Bus journey times through parts of Dublin city centre have more than doubled since new Luas lines opened, an Oireachtas committee has heard.
City Council chiefs said that between 9am and 10am, it takes an average of 23 minutes for a bus going from north to south to navigate College Green.
Before the Luas Cross City lines came into operation, it took about 10 minutes.
Changes to pedestrian crossings have also led to waiting times at lights taking twice as long, Dublin City Council chief executive Owen Keegan said.
He also said potential gridlock had been well-flagged before the new lines opened.
"It was always recognised by the city council that College Green, which has only one lane in each direction, would not be able to accommodate the same number of buses and taxis," Mr Keegan told the Oireachtas Committee on Transport, Tourism and Sport.
Dublin Bus chief executive Ray Coyne said that 17 routes have been realigned to ease congestion in College Green and another 10 will be moved out of the area on March 5.
Longer, 55-metre Luas trams operating more frequently will be travelling through College Green by the end of March.

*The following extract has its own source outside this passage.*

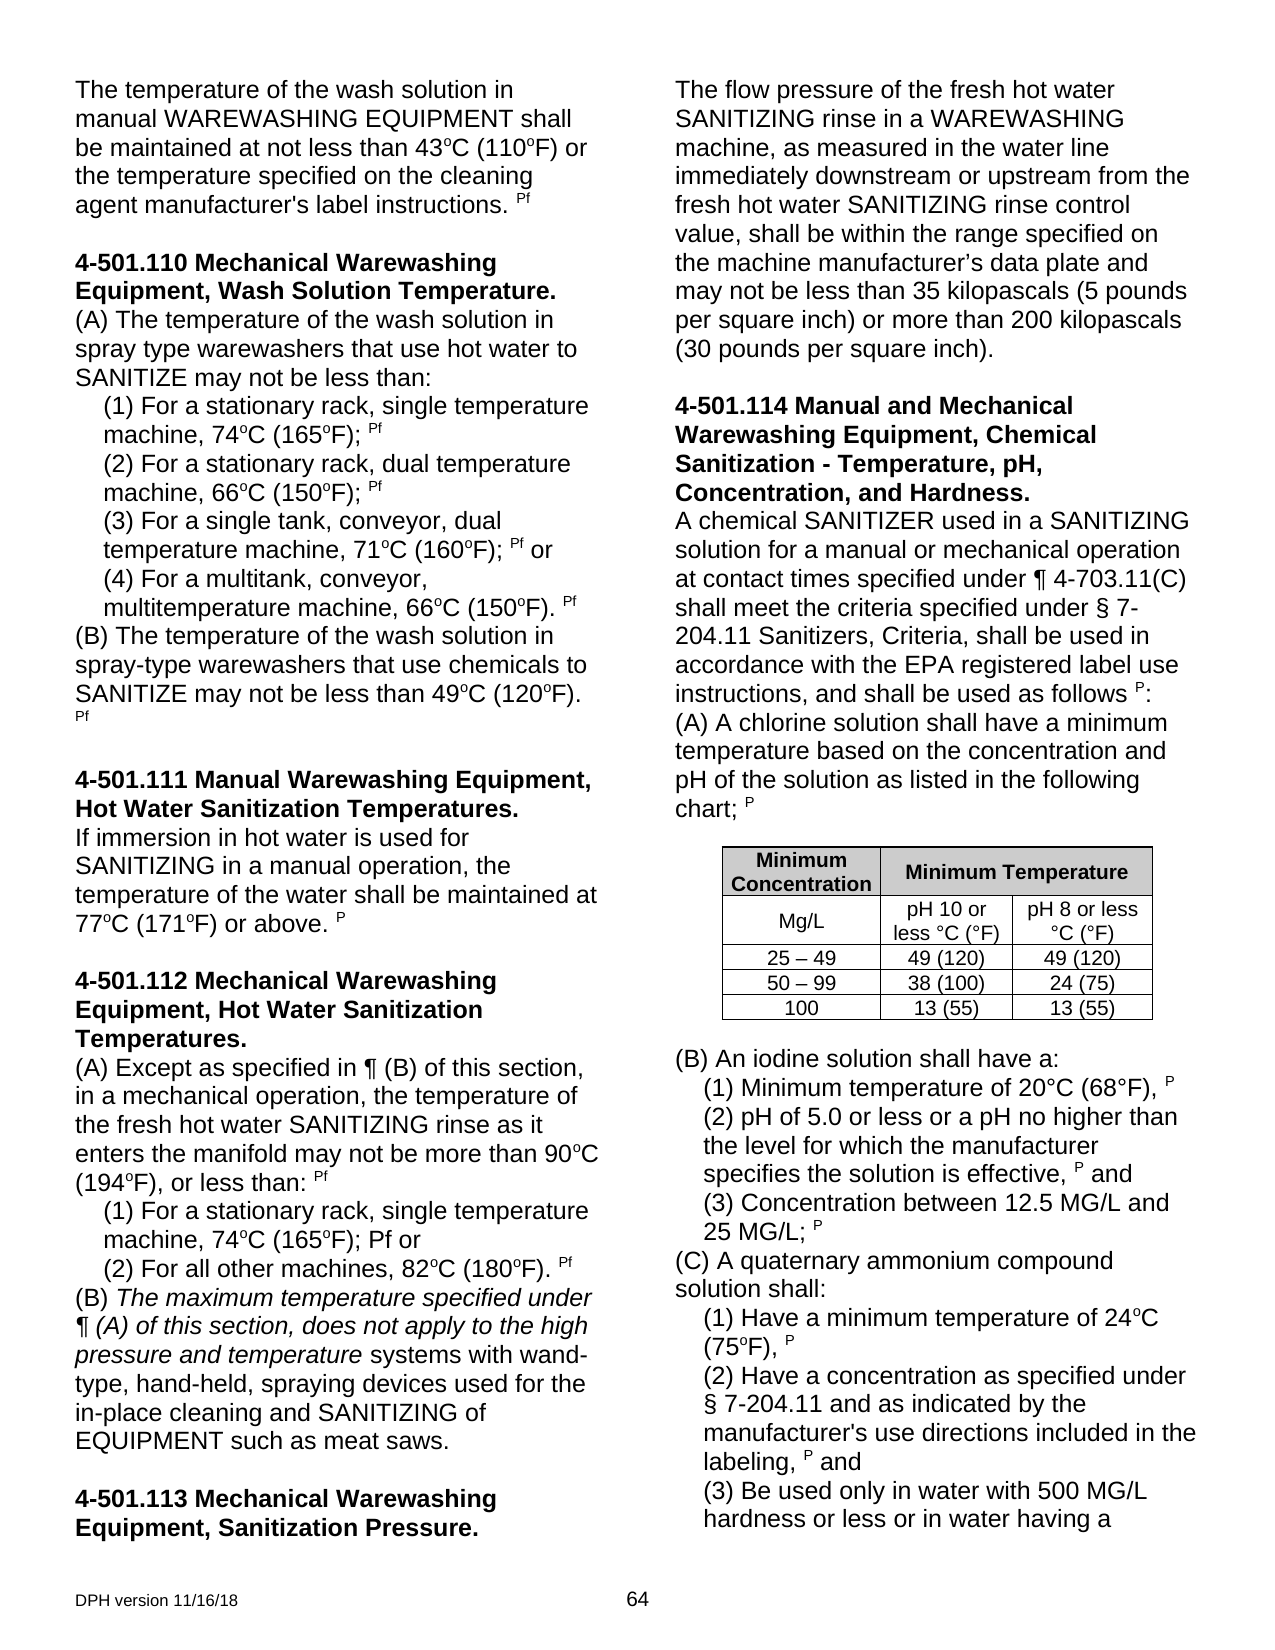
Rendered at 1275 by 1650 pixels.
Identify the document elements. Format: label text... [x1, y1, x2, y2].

text (1) For a stationary rack, single temperature machine, 74oC (165oF); Pf or [103, 1196, 600, 1254]
text The flow pressure of the fresh hot water SANITIZING rinse in a WAREWASHING machine, as measured in the water line immediately downstream or upstream from the fresh hot water SANITIZING rinse control value, shall be within the range specified on the machine manufacturer’s data plate and may not be less than 35 kilopascals (5 pounds per square inch) or more than 200 kilopascals (30 pounds per square inch). [675, 75, 1200, 362]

They will be given priority at lights to avoid blocking traffic on the quays while crossing O'Connell Bridge and the Rosie Hackett Bridge.
Peter Lunden-Welden, chief executive of Luas operator Transdev, told the committee that seven new long trams will be on track in the first week of May. Transdev will also be seeking 26 trams to be extended and wants to buy another eight.

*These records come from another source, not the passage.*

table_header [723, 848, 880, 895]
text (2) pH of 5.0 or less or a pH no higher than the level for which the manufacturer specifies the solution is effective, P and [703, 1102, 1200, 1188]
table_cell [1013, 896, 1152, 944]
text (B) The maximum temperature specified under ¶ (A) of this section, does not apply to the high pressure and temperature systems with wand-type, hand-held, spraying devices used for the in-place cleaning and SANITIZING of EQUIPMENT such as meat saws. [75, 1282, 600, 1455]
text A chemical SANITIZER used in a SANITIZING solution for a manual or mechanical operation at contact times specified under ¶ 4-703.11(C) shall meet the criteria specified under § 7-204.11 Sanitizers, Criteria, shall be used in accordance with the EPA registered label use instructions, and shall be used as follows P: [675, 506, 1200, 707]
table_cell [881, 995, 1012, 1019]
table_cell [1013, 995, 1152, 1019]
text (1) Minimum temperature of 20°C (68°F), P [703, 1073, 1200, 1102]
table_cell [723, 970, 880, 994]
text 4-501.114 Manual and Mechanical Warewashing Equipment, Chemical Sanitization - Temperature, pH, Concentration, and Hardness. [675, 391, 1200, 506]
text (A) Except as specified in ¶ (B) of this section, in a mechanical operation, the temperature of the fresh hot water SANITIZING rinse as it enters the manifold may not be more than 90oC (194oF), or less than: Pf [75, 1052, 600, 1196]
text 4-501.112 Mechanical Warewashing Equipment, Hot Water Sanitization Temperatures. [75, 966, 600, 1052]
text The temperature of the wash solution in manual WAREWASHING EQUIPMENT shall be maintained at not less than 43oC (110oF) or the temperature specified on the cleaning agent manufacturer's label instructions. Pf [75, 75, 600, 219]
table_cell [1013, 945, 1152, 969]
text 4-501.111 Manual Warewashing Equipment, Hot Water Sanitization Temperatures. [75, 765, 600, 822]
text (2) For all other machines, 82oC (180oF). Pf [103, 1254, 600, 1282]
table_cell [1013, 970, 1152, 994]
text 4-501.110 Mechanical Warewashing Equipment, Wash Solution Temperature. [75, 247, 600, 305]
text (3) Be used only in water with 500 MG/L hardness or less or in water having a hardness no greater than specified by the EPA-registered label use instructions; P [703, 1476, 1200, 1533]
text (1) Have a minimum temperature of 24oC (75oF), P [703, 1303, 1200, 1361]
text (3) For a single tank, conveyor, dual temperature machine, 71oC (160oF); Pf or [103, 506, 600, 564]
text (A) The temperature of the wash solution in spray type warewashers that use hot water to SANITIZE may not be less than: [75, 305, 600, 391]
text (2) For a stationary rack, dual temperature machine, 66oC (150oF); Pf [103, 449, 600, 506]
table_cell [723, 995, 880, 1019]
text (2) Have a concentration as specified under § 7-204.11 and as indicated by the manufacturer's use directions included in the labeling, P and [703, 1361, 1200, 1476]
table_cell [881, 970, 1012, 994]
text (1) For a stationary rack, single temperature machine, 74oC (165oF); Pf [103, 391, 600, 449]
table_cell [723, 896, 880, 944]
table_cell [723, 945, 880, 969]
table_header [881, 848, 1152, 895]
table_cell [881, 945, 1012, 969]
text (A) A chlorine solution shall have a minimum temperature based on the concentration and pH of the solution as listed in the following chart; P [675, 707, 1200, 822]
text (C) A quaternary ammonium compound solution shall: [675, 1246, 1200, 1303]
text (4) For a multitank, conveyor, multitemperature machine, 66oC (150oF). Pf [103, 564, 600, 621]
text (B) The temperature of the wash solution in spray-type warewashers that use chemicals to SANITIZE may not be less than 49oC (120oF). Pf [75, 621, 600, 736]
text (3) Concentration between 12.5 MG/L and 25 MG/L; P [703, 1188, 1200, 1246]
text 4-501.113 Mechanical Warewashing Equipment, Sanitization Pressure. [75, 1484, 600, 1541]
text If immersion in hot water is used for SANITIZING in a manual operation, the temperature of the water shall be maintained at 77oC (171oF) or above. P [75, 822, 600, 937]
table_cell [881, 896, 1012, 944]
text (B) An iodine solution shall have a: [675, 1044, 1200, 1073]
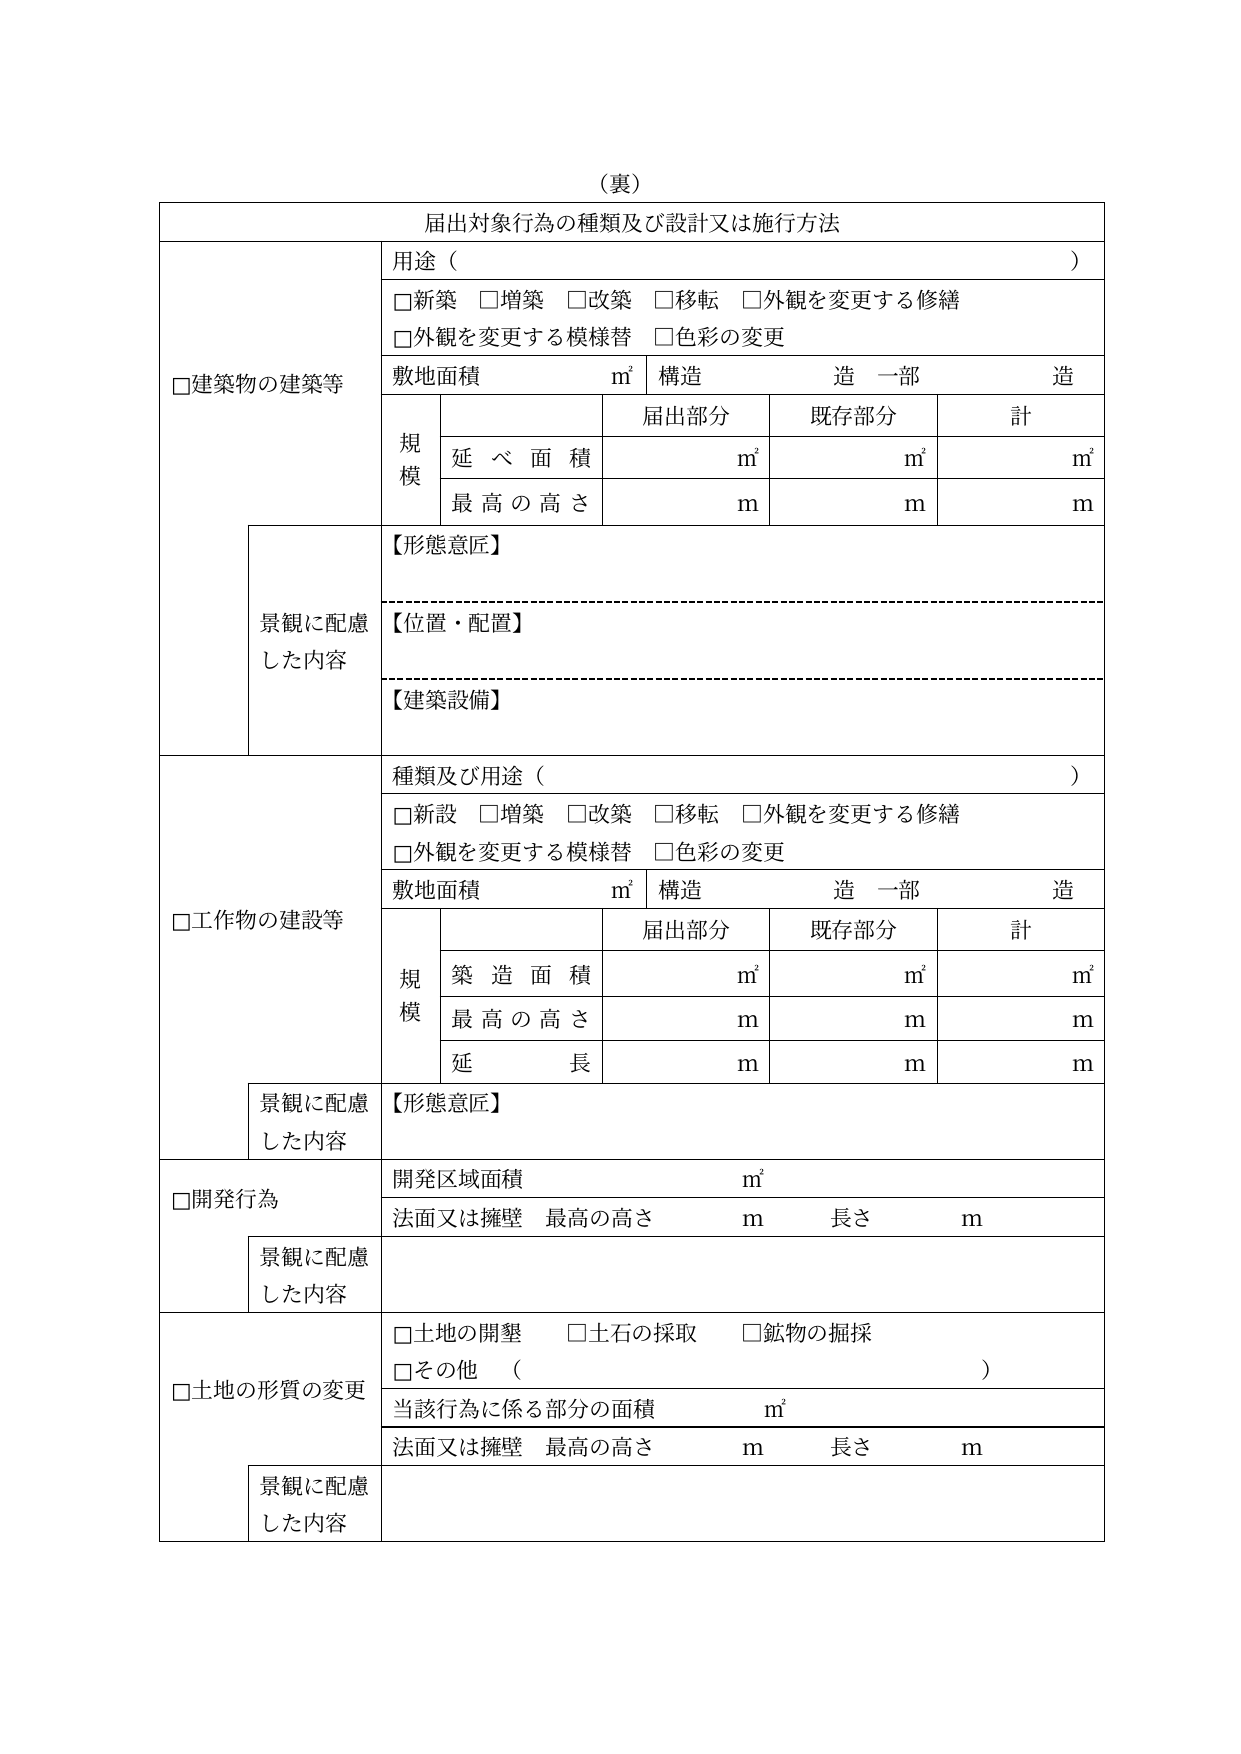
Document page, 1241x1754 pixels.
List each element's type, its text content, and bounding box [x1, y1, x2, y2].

table_cell □新設 □増築 □改築 □移転 □外観を変更する修繕 □外観を変更する模様替 □色彩の変更 [382, 794, 1104, 869]
table_cell 規模 [382, 909, 440, 1083]
table_cell 最高の高さ [441, 479, 602, 524]
table_cell ｍ [603, 479, 769, 524]
table_cell □工作物の建設等 [160, 756, 381, 1083]
text （裏） [148, 164, 1092, 202]
table_cell [382, 1466, 1104, 1541]
table_cell 構造 造 一部 造 [647, 356, 1104, 394]
table_cell ｍ [938, 997, 1104, 1040]
table_cell 法面又は擁壁 最高の高さ ｍ 長さ ｍ [382, 1198, 1104, 1236]
table_cell 構造 造 一部 造 [647, 870, 1104, 908]
table_cell 延べ面積 [441, 437, 602, 478]
table_cell ｍ [938, 1041, 1104, 1083]
table_cell ㎡ [938, 437, 1104, 478]
table_cell ｍ [603, 1041, 769, 1083]
table_cell 計 [938, 909, 1104, 950]
table_cell 規模 [382, 395, 440, 524]
table_cell 届出部分 [603, 395, 769, 436]
table_cell 【位置・配置】 [382, 601, 1104, 678]
table_cell ㎡ [603, 437, 769, 478]
table_cell 景観に配慮した内容 [249, 526, 381, 755]
table_cell [160, 1465, 248, 1541]
table_cell [441, 909, 602, 950]
table_cell 景観に配慮した内容 [249, 1084, 381, 1159]
table_cell 景観に配慮した内容 [249, 1466, 381, 1541]
table_cell 【形態意匠】 [382, 526, 1104, 601]
table_cell ㎡ [603, 951, 769, 996]
table_cell □開発行為 [160, 1160, 381, 1236]
table_cell ｍ [770, 479, 937, 524]
table_cell □土地の開墾 □土石の採取 □鉱物の掘採 □その他 （ ） [382, 1313, 1104, 1388]
table_cell 敷地面積 ㎡ [382, 356, 646, 394]
table_cell 当該行為に係る部分の面積 ㎡ [382, 1389, 1104, 1426]
table_cell ｍ [603, 997, 769, 1040]
table_cell [382, 1237, 1104, 1312]
table_cell □建築物の建築等 [160, 242, 381, 524]
table_cell 種類及び用途（ ） [382, 756, 1104, 793]
table_cell 既存部分 [770, 909, 937, 950]
table_cell ｍ [770, 1041, 937, 1083]
table_cell 最高の高さ [441, 997, 602, 1040]
table_cell 届出部分 [603, 909, 769, 950]
table_cell □新築 □増築 □改築 □移転 □外観を変更する修繕 □外観を変更する模様替 □色彩の変更 [382, 280, 1104, 355]
table_cell ｍ [938, 479, 1104, 524]
table_cell ㎡ [938, 951, 1104, 996]
table_cell 既存部分 [770, 395, 937, 436]
table_cell [441, 395, 602, 436]
table_cell 景観に配慮した内容 [249, 1237, 381, 1312]
table_cell 敷地面積 ㎡ [382, 870, 646, 908]
table_cell 法面又は擁壁 最高の高さ ｍ 長さ ｍ [382, 1428, 1104, 1465]
table_cell 用途（ ） [382, 242, 1104, 279]
table_cell ㎡ [770, 437, 937, 478]
table_cell 延長 [441, 1041, 602, 1083]
table_cell 【建築設備】 [382, 678, 1104, 755]
table_cell 【形態意匠】 [382, 1084, 1104, 1159]
table_cell [160, 525, 248, 755]
table_cell ｍ [770, 997, 937, 1040]
table_cell 計 [938, 395, 1104, 436]
table_cell 開発区域面積 ㎡ [382, 1160, 1104, 1197]
table_cell [160, 1236, 248, 1312]
table_cell □土地の形質の変更 [160, 1313, 381, 1465]
table_header 届出対象行為の種類及び設計又は施行方法 [160, 203, 1104, 241]
table_cell ㎡ [770, 951, 937, 996]
table_cell [160, 1083, 248, 1159]
table_cell 築造面積 [441, 951, 602, 996]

"Whatever we put in place for Luas, it seems that will not meet demand. My prediction is that will not solve the congestion. There will be higher demand," Mr Lunden-Welden said.
The Luas boss told the committee that since the Cross City line opened, tram journey times through College Green have improved by three to four minutes.
Mr Coyne said the average peak-time bus speed in the city is 14kph, with the aim to increase it to 18kph.
However, he warned there are few viable options for taking buses out of College Green. Only Parliament Street and Westland Row offer nearby routes to traverse the city centre.
Conor Faughnan, of the AA, said the fallout is still being felt from a 2009 decision to ban cars, except taxis, from College Green.
"Put simply, there's no room for buses and trams," he said.